*Task description:*
Write out, exactly and only, the lines that run from the top of the records to the line with "240 191 1285". Include both ends; exclude pictures.

*Records provided:*

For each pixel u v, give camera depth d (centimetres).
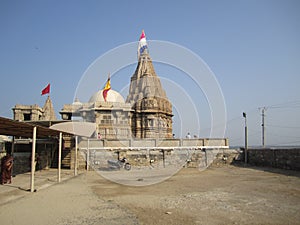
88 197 1147
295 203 1007
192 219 797
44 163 2412
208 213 867
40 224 746
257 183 1548
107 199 1104
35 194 1205
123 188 1398
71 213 869
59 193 1238
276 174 2005
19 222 764
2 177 1507
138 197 1148
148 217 820
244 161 2920
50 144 2539
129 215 845
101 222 768
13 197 1133
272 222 761
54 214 855
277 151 2486
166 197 1147
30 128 1377
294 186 1420
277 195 1172
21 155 2244
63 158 2511
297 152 2222
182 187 1430
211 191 1295
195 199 1099
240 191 1285
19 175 1955
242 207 948
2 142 2203
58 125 2120
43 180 1681
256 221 771
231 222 764
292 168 2264
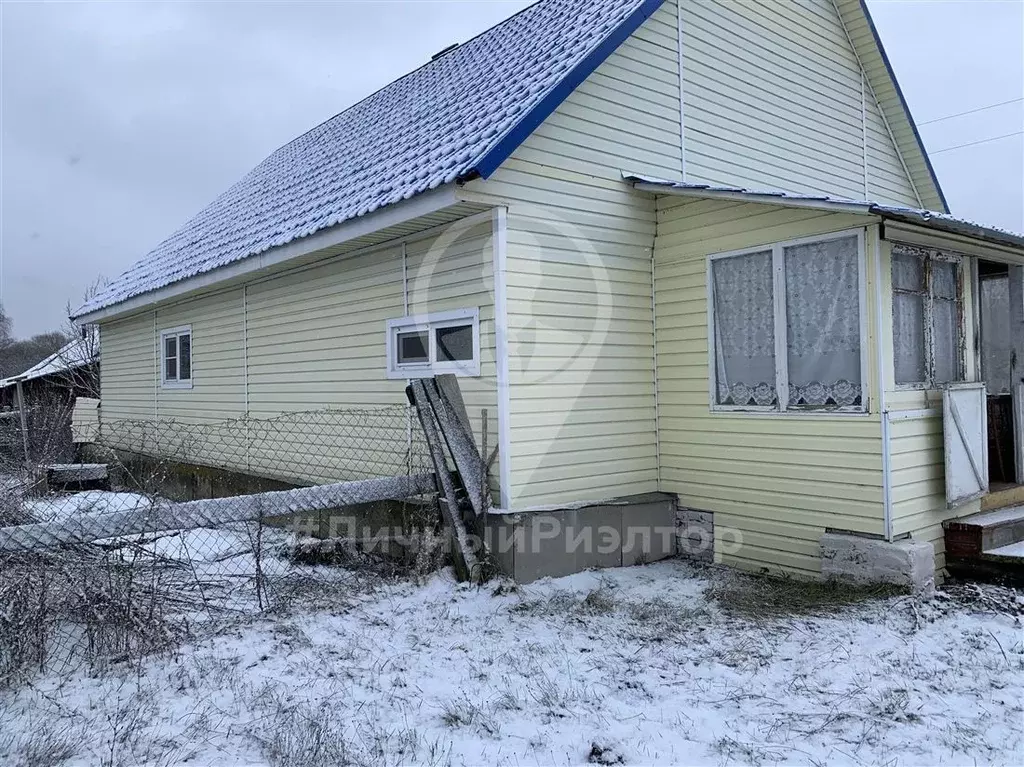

*Finished task:*
For each pixel u v, give camera depth d (centimetres).
88 197 1147
295 203 1007
192 219 797
44 163 2412
208 213 867
40 224 746
257 183 1548
107 199 1104
35 194 1205
123 188 1398
71 213 869
59 193 1238
276 174 2005
19 222 764
2 177 1507
138 197 1148
148 217 820
244 161 2920
50 144 2539
129 215 845
101 222 768
13 197 1133
272 222 761
54 214 855
277 151 2486
166 197 1147
30 128 1377
294 186 1420
277 195 1172
21 155 2244
63 158 2511
297 152 2222
182 187 1430
211 191 1295
195 199 1099
240 191 1285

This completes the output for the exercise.